-- start of Recorded data --

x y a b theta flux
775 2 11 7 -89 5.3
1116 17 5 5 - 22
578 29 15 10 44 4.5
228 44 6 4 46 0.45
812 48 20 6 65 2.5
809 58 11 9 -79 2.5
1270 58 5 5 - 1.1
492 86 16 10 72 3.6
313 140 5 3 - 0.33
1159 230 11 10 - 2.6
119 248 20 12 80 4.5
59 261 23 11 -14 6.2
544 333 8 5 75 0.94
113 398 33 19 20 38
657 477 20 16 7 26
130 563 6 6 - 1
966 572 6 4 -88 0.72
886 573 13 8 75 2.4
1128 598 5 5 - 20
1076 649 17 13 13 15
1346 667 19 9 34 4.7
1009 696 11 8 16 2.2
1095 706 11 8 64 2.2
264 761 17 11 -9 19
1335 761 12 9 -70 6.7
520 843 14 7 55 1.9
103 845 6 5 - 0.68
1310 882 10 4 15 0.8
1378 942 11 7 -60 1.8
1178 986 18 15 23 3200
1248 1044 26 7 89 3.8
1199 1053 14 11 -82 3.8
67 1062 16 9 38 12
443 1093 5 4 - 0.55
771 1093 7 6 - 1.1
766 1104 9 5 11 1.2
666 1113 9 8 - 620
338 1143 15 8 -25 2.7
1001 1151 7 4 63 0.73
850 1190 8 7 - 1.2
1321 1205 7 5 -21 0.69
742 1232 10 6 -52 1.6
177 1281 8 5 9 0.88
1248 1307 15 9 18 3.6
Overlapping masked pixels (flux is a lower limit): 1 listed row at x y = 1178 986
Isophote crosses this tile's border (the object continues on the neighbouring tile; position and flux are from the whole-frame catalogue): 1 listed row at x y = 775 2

-- end of Recorded data --

> [What you should do]: Can you copy the whole listing above line for line, with every character unchanged?

> [Correct answer]:
x y a b theta flux
775 2 11 7 -89 5.3
1116 17 5 5 - 22
578 29 15 10 44 4.5
228 44 6 4 46 0.45
812 48 20 6 65 2.5
809 58 11 9 -79 2.5
1270 58 5 5 - 1.1
492 86 16 10 72 3.6
313 140 5 3 - 0.33
1159 230 11 10 - 2.6
119 248 20 12 80 4.5
59 261 23 11 -14 6.2
544 333 8 5 75 0.94
113 398 33 19 20 38
657 477 20 16 7 26
130 563 6 6 - 1
966 572 6 4 -88 0.72
886 573 13 8 75 2.4
1128 598 5 5 - 20
1076 649 17 13 13 15
1346 667 19 9 34 4.7
1009 696 11 8 16 2.2
1095 706 11 8 64 2.2
264 761 17 11 -9 19
1335 761 12 9 -70 6.7
520 843 14 7 55 1.9
103 845 6 5 - 0.68
1310 882 10 4 15 0.8
1378 942 11 7 -60 1.8
1178 986 18 15 23 3200
1248 1044 26 7 89 3.8
1199 1053 14 11 -82 3.8
67 1062 16 9 38 12
443 1093 5 4 - 0.55
771 1093 7 6 - 1.1
766 1104 9 5 11 1.2
666 1113 9 8 - 620
338 1143 15 8 -25 2.7
1001 1151 7 4 63 0.73
850 1190 8 7 - 1.2
1321 1205 7 5 -21 0.69
742 1232 10 6 -52 1.6
177 1281 8 5 9 0.88
1248 1307 15 9 18 3.6
Overlapping masked pixels (flux is a lower limit): 1 listed row at x y = 1178 986
Isophote crosses this tile's border (the object continues on the neighbouring tile; position and flux are from the whole-frame catalogue): 1 listed row at x y = 775 2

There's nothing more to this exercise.